A new mouse could help understand how some lung cancer cells evade drug treatment

Published: Wednesday, December 9, 2009 - 00:24 in Health & Medicine

Lung cancer is the leading cause of cancer mortality worldwide and lung adenocarcinoma is the most common type. Many cases of lung adenocarcinoma are attributed to a mutation in a gene for the epidermal growth factor receptor (EGFR). Lung cancer with changes in EGFR is initially treatable with a family of chemotherapeutic agents called tyrosine kinase inhibitors (TKIs), such as gefitinib and erlotinib. However, patients often develop resistance to these drugs through the acquisition of additional changes or secondary mutations that allow cancer cells to evade treatment. Some secondary mutations to the EGFR gene that allow lung cancer cells to survive in the presence of current chemotherapy are known. These secondary changes are now the focus of targeted efforts to create drugs to specifically interfere with the mutated form of the protein. Unfortunately, in 40% of the cases in which patients become resistant to therapy, the molecular events that confer this resistance are not known. Without knowing the changes that sustain the survival of these cells it remains impossible to specifically and effectively target them with anti-cancer drugs.

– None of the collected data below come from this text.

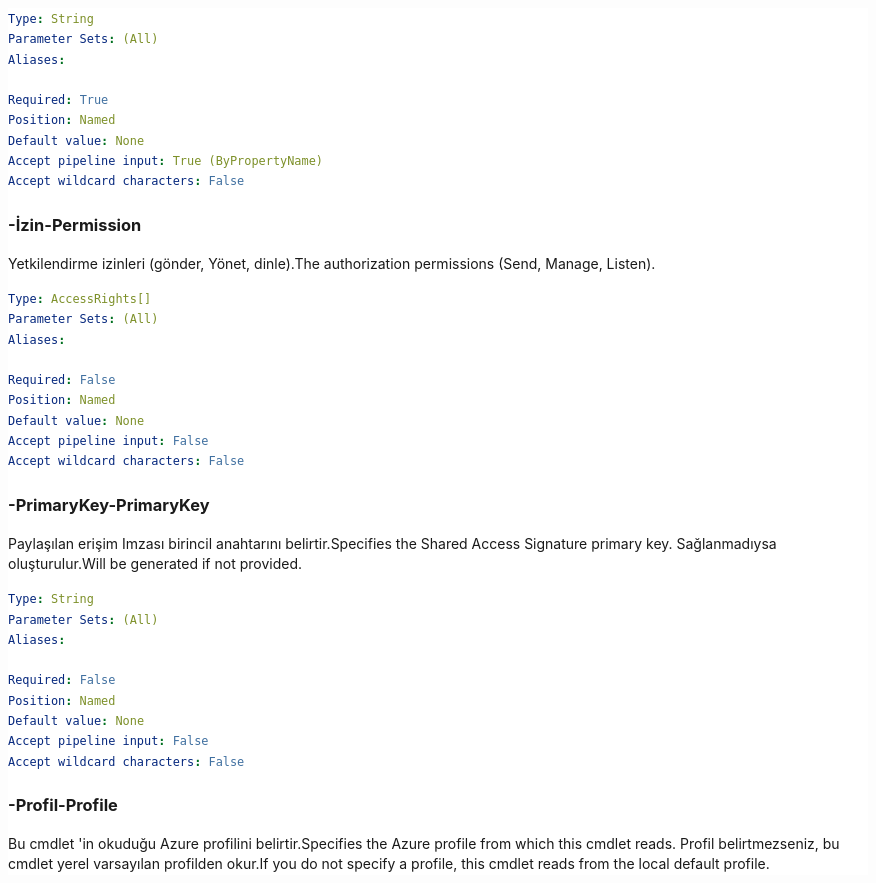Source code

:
```yaml
Type: String
Parameter Sets: (All)
Aliases: 

Required: True
Position: Named
Default value: None
Accept pipeline input: True (ByPropertyName)
Accept wildcard characters: False
```

### <span data-ttu-id="2d393-129">-İzin</span><span class="sxs-lookup"><span data-stu-id="2d393-129">-Permission</span></span>
<span data-ttu-id="2d393-130">Yetkilendirme izinleri (gönder, Yönet, dinle).</span><span class="sxs-lookup"><span data-stu-id="2d393-130">The authorization permissions (Send, Manage, Listen).</span></span>

```yaml
Type: AccessRights[]
Parameter Sets: (All)
Aliases: 

Required: False
Position: Named
Default value: None
Accept pipeline input: False
Accept wildcard characters: False
```

### <span data-ttu-id="2d393-131">-PrimaryKey</span><span class="sxs-lookup"><span data-stu-id="2d393-131">-PrimaryKey</span></span>
<span data-ttu-id="2d393-132">Paylaşılan erişim Imzası birincil anahtarını belirtir.</span><span class="sxs-lookup"><span data-stu-id="2d393-132">Specifies the Shared Access Signature primary key.</span></span>
<span data-ttu-id="2d393-133">Sağlanmadıysa oluşturulur.</span><span class="sxs-lookup"><span data-stu-id="2d393-133">Will be generated if not provided.</span></span>

```yaml
Type: String
Parameter Sets: (All)
Aliases: 

Required: False
Position: Named
Default value: None
Accept pipeline input: False
Accept wildcard characters: False
```

### <span data-ttu-id="2d393-134">-Profil</span><span class="sxs-lookup"><span data-stu-id="2d393-134">-Profile</span></span>
<span data-ttu-id="2d393-135">Bu cmdlet 'in okuduğu Azure profilini belirtir.</span><span class="sxs-lookup"><span data-stu-id="2d393-135">Specifies the Azure profile from which this cmdlet reads.</span></span>
<span data-ttu-id="2d393-136">Profil belirtmezseniz, bu cmdlet yerel varsayılan profilden okur.</span><span class="sxs-lookup"><span data-stu-id="2d393-136">If you do not specify a profile, this cmdlet reads from the local default profile.</span></span>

Scientists now describe a mouse model of lung cancer that develops resistance to TKI drugs in at least some of the same ways that humans do. Lung cancer occurs in these mice due to a mutation in EGFR that is the same as the mutation that underlies many human lung adenocarcinomas. Some of the defined secondary changes to EGFR, which are known to confer drug resistance in humans, also occur in these mice. But most of these drug resistant mice bear tumors that do not contain known mutations. This important similarity to the human situation suggests that this mouse model might help identify the currently unknown mutations that make lung cancer cells resistant to therapy.

Many techniques are now available to unravel the genetic changes that occur in cancer cells. Since these mice recapitulate many of the known mutations that characterize human lung cancer, the hope is that their cells can be screened to identify the currently unknown mutations that promote drug resistance in lung cancer cells. This provides a model to uncover the molecular events responsible for the 40% of patients that become resistant to TKI therapy due to unknown causes. Once novel mechanisms of resistance are identified, these mice might also become valuable preclinical systems to evaluate the efficacy of therapeutics developed to combat drug-resistant disease.